What began as a practical scarecrow creation for the family plot has transformed into a whimsical display of memories in the remote village of Nagoro, Japan. When someone passes on or moves away, Ayano Tsukimi, an elderly crafts hobbyist, makes life-sized scarecrows to remember their presence.
These ubiquitous cotton-stuffed dolls are ten times more than the human residents in the village and have become a major attraction for visitors from around the globe.
Ayano’s Scarecrows Make a Fading Village to Come Alive
During her childhood, the village had a population of over 300 residents, including young children. With many of the older residents passing on and the younger ones moving away in search of greener pastures, the village has seen a significant decline in its local population.

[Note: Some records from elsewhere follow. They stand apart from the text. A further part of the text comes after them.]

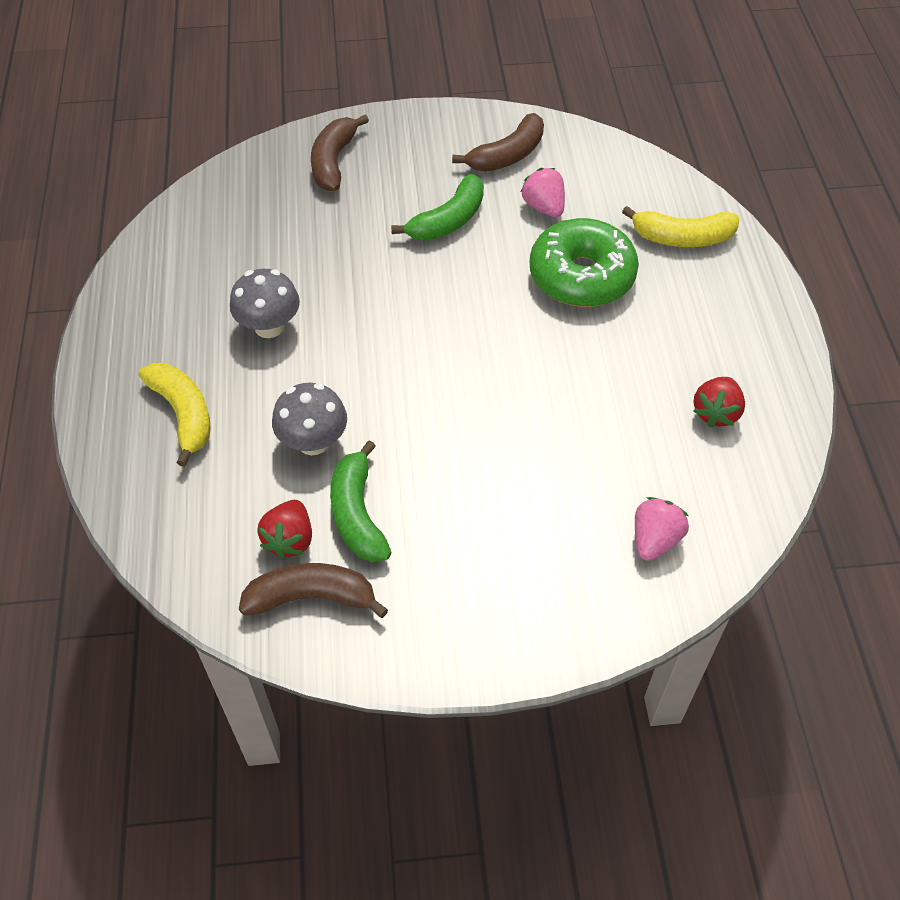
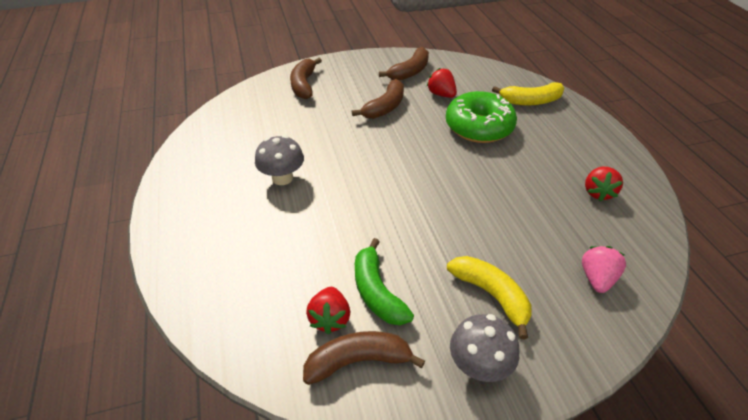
camera: 10 degrees left, 10 degrees down
(183, 414) = (230, 241): yellow banana -> yellow banana (491, 295)
(313, 442) = (331, 246): grey mushroom -> grey mushroom (479, 366)
(448, 220) = (385, 107): green banana -> brown banana
(544, 207) = (441, 94): pink strawberry -> red strawberry

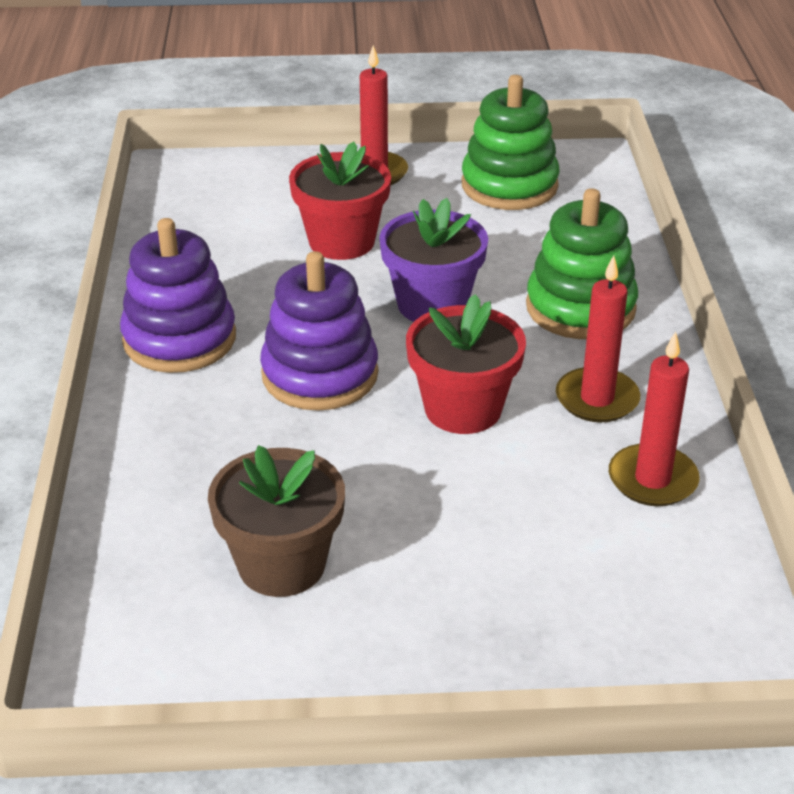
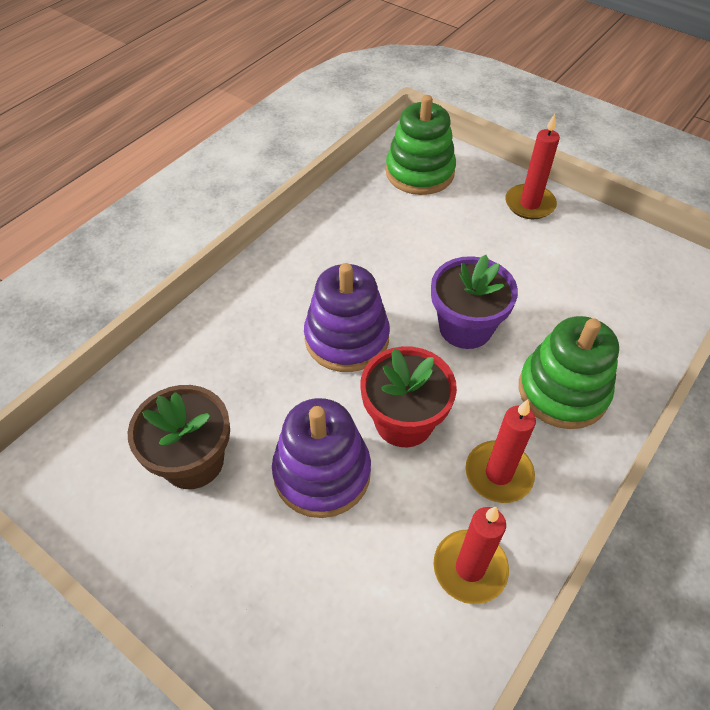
camera: 40 degrees right, 15 degrees up
(179, 339) = (298, 264): purple stacking toy -> purple stacking toy (322, 473)
(341, 241) = (457, 246): red flower pot -> none
(509, 185) = (612, 261): green stacking toy -> green stacking toy (419, 172)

By creating scarecrows in the likeness of former residents, Ayano helps keep their memories alive while livening up the isolated village.
Ayano’s Work Attracts International Visitors to Her Isolated Village
While the village is less-trodden locally, Ayano’s scarecrow collections are drawing in the attention of curious visitors from all over the world.
From effigies of people talking casually by the roadside to farmers working on rice fields, the scarecrows have been so well-made and placed to show what life was like before they died or relocated.
About 3,000 international visitors converge in this isolated valley town every year to see Ayano’s great creations. Some visitors are so mesmerized by what they see that they end up returning annually.
Ayano’s work hasn’t always been a worldwide sensation. It only grabbed the attention of the world after Fritz Schumann, a visiting German filmmaker, filmed “Valley of Dolls” in 2014.
What to Expect During a Visit to the Village
When you first visit Nagoro, everything might seem normal until you realize that most of the “people” you see outdoors aren’t really human but stuffed scarecrows. The imaginary figures look so real you’d easily stop and ask them which way to go.
Because the entire village comprises of elderly residents, Nagoro’s only school is no longer operational. It’s been turned into a museum of a dozen imaginary pupils and a teacher.
What’s the Best Time of the Year to Visit Japan’s ‘Scarecrow Village’
Every first Sunday of October, the annual Scarecrow Festival is staged in honor of the dolls. Anyone is welcome to attend. If you’re looking to see Ayano’s children, this is the best time of the year to visit Nagoro.